While gaming apps often rely on in-app advertising or in-app purchases as their primary source of monetization, as gamers spend minutes or even hours at a time in the app, non-gaming apps often need users to take a particular action in a limited amount of time in the app to generate value. 

For example, a food delivery app doesn’t just need people to download their app, even though that could technically qualify as UA. Instead, they need people to download the app and place their first order. Acquiring high-value new users, or those likely to make that first-time order and further purchases, requires first identifying those consumers and then reaching those audiences at scale. 

There’s a ton of data to consider, but apps don’t have to go it alone. Performance-driven data partnerships can help brands connect with high-intending audiences, measure success, and continually optimize campaigns to maximize ROI and drive incremental growth. 

Fueling More Targeted, Profitable Growth With Performance Marketing  

In the example of the food delivery app, advertisers can use performance marketing to understand the impact of their advertising beyond installs. With cost per event (CPE) analysis, campaigns can start to optimize toward the specific “event” of the first-time order. 

This performance-based approach enables marketers to understand down-funnel consumer behavior, and anything from completing a level to making a purchase can be optimized as an event. Starting with an app’s business goal, learning periods, and experimentation, marketers can identify an ideal channel mix that yields users most likely to take the specific action.

Machine learning coupled with powerful data analytics can help app advertisers find their ideal audience and continually optimize campaigns in real time to yield more of those specific down-funnel events. This allows apps to scale UA profitably and avoid ad waste on consumers unlikely to generate high lifetime value (LTV).  

Opportunity in CTV for App Marketers  

While CTV is a new and exciting marketing channel, its pricing model has historically been based on impressions, charging brands for eyeballs rather than results. This can seem hard to justify in our current economic reality, especially for apps operating on thinner margins. 

To leverage CTV efficiently, marketers should test its advantages as a performance channel and shift their buying from a CPM to CPI (cost per install) model, making it a natural extension of their UA campaigns. 

Marketers should prioritize collaborating with channel partners that provide a single access point across mobile and CTV for their performance campaigns. This enables transparent omnichannel reporting that delivers deeper insights for more holistic optimization across channels. 

For example, while tapping into performance-based buying on CTV, marketers can still track performance on a CPE basis, optimizing toward channels where users convert on the desired event, such as first-orders for food delivery apps, as mentioned earlier. This ensures sustainable, cost-effective ROI while increasing user LTV.

By only paying for installs, advertisers turn impressions into a powerful value add for additional brand awareness. For example, users who see a CTV ad for a dating app may not be able to install it immediately, but they may do so later, creating a halo effect from the campaign that delivers long-term benefits. 
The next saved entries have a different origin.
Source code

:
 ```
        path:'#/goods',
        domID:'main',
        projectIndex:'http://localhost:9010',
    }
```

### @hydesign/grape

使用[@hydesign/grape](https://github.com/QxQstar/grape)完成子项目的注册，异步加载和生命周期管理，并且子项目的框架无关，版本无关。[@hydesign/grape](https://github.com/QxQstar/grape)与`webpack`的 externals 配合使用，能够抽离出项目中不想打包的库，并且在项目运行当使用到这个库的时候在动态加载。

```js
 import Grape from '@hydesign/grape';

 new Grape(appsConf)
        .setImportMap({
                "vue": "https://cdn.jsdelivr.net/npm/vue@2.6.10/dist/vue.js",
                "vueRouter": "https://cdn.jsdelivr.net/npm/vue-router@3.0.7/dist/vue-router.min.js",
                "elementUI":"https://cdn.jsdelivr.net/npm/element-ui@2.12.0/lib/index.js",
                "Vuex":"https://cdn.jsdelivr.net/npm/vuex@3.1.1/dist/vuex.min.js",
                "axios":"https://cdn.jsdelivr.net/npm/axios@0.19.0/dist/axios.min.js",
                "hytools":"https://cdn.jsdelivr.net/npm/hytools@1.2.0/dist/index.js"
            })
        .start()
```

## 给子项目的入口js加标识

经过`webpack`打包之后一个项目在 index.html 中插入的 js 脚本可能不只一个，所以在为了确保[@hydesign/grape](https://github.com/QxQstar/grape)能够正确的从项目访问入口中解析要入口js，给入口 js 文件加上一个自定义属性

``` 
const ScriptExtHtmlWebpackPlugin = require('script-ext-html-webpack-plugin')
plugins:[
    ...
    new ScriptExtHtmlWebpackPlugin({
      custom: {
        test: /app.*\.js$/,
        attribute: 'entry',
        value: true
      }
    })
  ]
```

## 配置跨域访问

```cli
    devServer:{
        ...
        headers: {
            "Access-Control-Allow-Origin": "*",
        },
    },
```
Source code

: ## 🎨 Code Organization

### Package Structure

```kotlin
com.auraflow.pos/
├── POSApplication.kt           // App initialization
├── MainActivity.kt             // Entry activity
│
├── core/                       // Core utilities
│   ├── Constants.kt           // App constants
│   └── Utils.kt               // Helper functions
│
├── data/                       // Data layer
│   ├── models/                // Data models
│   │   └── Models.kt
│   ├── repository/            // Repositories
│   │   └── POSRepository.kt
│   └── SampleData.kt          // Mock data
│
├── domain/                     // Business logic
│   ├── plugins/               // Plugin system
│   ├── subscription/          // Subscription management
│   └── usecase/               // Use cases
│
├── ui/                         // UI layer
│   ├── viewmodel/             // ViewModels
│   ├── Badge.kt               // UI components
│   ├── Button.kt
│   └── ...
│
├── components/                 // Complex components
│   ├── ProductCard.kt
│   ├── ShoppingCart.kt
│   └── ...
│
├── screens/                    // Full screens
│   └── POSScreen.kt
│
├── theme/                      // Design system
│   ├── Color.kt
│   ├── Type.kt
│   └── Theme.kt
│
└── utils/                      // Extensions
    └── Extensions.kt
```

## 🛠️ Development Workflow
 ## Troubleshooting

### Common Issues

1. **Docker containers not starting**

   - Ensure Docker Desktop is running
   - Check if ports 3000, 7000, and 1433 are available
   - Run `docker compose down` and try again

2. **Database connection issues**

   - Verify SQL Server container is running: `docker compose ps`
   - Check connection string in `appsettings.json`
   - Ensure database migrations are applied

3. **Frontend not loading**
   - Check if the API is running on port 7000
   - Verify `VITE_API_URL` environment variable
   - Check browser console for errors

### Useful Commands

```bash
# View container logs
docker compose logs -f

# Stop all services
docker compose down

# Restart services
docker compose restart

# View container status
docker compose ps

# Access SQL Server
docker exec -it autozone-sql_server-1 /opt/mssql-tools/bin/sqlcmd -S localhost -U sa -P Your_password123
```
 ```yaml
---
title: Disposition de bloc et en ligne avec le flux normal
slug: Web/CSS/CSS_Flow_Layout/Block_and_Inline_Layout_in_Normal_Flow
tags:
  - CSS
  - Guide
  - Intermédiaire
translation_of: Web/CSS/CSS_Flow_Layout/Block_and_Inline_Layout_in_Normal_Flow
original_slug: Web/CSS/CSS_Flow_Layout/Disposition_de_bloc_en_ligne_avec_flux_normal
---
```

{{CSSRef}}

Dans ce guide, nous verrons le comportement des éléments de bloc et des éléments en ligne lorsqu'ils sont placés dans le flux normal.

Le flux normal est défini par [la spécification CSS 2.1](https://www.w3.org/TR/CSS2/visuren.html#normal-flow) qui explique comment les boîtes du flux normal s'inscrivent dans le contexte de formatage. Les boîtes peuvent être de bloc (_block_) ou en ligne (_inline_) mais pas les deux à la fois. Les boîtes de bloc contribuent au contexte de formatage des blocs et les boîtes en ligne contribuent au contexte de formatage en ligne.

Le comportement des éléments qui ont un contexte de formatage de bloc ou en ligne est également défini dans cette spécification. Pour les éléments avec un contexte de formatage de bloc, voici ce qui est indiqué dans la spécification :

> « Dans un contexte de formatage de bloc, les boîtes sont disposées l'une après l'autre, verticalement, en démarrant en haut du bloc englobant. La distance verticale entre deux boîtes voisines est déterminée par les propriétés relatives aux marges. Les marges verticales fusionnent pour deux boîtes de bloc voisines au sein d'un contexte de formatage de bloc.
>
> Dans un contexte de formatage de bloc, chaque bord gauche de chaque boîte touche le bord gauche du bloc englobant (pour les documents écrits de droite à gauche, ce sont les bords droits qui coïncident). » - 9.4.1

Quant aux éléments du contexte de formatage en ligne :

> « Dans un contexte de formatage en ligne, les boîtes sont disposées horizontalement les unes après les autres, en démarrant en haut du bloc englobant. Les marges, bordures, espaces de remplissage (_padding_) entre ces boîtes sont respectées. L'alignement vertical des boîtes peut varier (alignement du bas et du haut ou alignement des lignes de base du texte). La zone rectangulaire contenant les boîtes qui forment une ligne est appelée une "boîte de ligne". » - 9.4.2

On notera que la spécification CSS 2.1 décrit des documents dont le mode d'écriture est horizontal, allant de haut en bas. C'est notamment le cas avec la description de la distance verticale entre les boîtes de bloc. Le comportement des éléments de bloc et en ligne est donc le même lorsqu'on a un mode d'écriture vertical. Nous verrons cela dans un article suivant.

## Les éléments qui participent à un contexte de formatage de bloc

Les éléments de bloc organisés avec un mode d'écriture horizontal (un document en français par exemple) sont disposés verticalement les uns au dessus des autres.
As viewership reaches new heights and ad spend projected to grow 21% this year, app developers and marketers neve have had a better time to reach incremental new audiences on this channel. 

With CPI pricing, efficient performance marketing for apps — relying on the same measurement infrastructure as mobile — is more than possible on CTV. In fact, CTV may be all but necessary to stand out in the increasingly competitive app marketplace and scale revenue through the acquisition of high-value users.